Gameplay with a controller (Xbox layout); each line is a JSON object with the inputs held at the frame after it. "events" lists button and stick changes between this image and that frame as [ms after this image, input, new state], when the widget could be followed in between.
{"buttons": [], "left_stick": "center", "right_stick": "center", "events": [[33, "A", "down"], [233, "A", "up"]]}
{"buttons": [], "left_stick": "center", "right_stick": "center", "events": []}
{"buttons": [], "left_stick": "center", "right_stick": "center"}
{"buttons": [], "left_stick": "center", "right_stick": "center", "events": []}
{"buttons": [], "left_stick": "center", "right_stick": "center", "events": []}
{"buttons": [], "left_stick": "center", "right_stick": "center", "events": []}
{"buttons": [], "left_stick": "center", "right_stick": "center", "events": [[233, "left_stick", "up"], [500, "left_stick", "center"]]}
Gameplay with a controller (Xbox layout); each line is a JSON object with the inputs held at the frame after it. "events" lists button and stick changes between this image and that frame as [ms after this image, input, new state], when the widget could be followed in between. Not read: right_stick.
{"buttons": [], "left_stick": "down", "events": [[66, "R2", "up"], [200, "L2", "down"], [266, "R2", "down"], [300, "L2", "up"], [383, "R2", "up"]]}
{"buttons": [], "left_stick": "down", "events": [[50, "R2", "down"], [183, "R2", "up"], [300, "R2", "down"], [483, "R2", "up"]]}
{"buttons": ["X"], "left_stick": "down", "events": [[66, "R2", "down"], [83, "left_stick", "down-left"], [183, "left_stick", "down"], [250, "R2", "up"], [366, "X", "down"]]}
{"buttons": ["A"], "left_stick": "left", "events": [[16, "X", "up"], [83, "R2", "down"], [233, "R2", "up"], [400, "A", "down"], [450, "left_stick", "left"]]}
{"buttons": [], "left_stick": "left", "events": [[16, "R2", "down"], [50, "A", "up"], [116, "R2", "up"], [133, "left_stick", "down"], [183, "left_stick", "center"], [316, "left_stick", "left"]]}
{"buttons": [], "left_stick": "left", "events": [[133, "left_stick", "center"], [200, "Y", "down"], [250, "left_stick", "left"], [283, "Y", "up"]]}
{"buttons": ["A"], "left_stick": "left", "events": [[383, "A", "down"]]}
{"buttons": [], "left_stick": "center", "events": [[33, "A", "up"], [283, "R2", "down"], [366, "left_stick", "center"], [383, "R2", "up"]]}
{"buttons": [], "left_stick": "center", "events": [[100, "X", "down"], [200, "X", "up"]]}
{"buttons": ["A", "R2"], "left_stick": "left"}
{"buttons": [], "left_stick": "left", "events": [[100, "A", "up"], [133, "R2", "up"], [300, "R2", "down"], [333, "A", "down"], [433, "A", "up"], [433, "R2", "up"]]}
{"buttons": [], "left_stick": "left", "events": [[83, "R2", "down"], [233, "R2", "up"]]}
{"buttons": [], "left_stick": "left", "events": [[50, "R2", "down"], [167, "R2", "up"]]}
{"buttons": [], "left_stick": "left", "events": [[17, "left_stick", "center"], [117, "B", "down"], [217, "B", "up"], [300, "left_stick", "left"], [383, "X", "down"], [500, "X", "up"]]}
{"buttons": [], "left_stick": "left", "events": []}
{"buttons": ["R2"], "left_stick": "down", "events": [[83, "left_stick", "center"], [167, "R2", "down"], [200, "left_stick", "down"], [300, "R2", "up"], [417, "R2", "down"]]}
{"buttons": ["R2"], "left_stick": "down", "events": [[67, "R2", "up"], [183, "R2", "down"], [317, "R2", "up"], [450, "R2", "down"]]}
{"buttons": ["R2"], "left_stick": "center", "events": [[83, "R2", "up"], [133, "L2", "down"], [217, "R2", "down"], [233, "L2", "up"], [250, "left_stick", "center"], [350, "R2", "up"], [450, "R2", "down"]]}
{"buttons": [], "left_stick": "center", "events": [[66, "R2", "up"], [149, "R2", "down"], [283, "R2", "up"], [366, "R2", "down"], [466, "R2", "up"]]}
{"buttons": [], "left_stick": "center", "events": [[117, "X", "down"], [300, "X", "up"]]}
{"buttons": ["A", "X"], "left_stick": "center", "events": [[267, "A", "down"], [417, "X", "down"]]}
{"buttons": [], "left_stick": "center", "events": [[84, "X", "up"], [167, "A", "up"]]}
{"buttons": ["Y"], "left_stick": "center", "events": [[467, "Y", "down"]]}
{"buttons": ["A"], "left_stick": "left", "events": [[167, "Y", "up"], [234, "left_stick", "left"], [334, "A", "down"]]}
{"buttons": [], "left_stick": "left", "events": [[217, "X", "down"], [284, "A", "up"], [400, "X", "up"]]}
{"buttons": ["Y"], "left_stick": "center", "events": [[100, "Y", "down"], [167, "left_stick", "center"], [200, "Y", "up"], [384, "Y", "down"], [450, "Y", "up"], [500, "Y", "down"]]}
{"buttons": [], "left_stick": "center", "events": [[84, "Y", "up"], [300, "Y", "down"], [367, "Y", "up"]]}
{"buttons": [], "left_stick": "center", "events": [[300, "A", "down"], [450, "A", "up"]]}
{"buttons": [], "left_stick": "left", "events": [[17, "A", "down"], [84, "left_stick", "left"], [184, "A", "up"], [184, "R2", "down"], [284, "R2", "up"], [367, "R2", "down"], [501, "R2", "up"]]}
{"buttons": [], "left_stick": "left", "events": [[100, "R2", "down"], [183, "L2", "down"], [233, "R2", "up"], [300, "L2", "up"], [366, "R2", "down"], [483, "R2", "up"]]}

• BRIEF:
Take each line of the material that contains the word "could" and list it.

• ANSWER FOR THE TASK:
Gameplay with a controller (Xbox layout); each line is a JSON object with the inputs held at the frame after it. "events" lists button and stick changes between this image and that frame as [ms after this image, input, new state], when the widget could be followed in between.
Gameplay with a controller (Xbox layout); each line is a JSON object with the inputs held at the frame after it. "events" lists button and stick changes between this image and that frame as [ms after this image, input, new state], when the widget could be followed in between. Not read: right_stick.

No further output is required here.